About the Recipe

Ingredients
3 cups rolled oats (high fiber)
1/2 cup chopped walnuts (high in omega 3's, antioxidants and fiber)
1/2 cup chopped almonds (high in antioxidants)
1/4 cup pepitas or sunflower seeds (this recipe I used sunflower seeds) (high in antioxidants)
1/4 cup ground flax seeds (high in omega 3"s)
1 tsp. cinnamon (an antioxidant and an anti-inflammatory)
1/2 cup maple syrup (high in antioxidants)

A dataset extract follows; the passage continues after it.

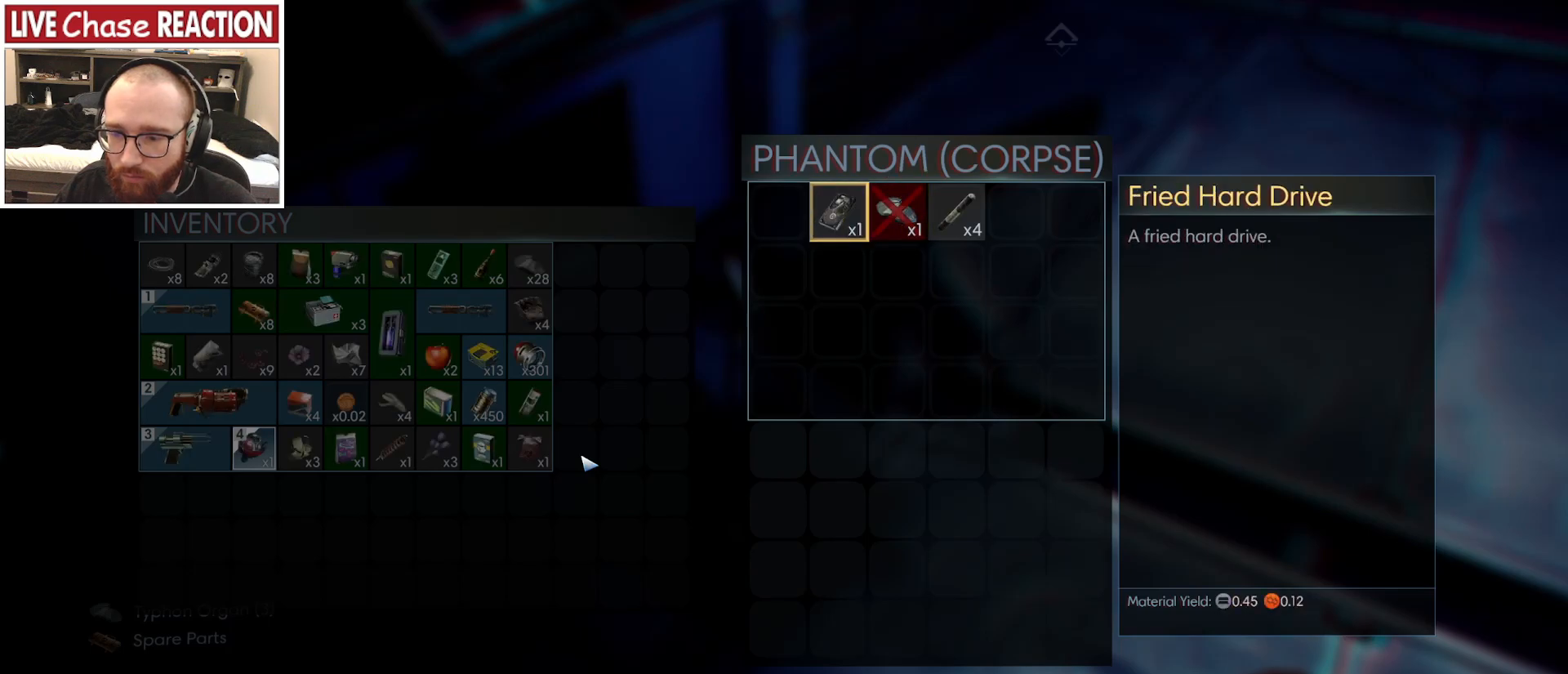
{"keys": [], "mouse": [], "events": [[250, "d", "down"], [333, "d", "up"]]}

1/8 cup coconut oil (an anti-inflammatory *see note below)
1 tsp. vanilla extract
*coconut oil can act as an anti-inflammatory, but it is high in saturated fat which has the potential to raise cholesterol so I use coconut oil sparingly.
Preparation
Preheat oven to 300 degrees Fahrenheit
Line a large sheet pan with parchment paper or a silicone baking sheet and set aside
In a large mixing bowel, add all the dry ingredients including the cinnamon and mix well
In a small mixing bowel or measuring cup melt the coconut oil so that it is in liquid form
Add the maple syrup and vanilla extract to the coconut oil and mix well
Pour the maple syrup, coconut oil, and vanilla extract mixture over the large bowel of dry ingredients and mix well until all the ingredients are coated
Spread the mixture on the prepared baking sheet and gently press down to encourage the granola to form clusters
After 20 minutes of baking flip the granola to ensure even baking and bake for the additional 1o minutes.
The granola should be golden brown at 30 minutes. Take it out of the oven, gently press down on the granola again and let it cool completely before removing it from the pan. This will allow for clustering of the granola.
When completely cool, store in an airtight container for up to 3 weeks, no need to refrigerate. The granola could also be frozen in a freezer safe bag for up to 3 months.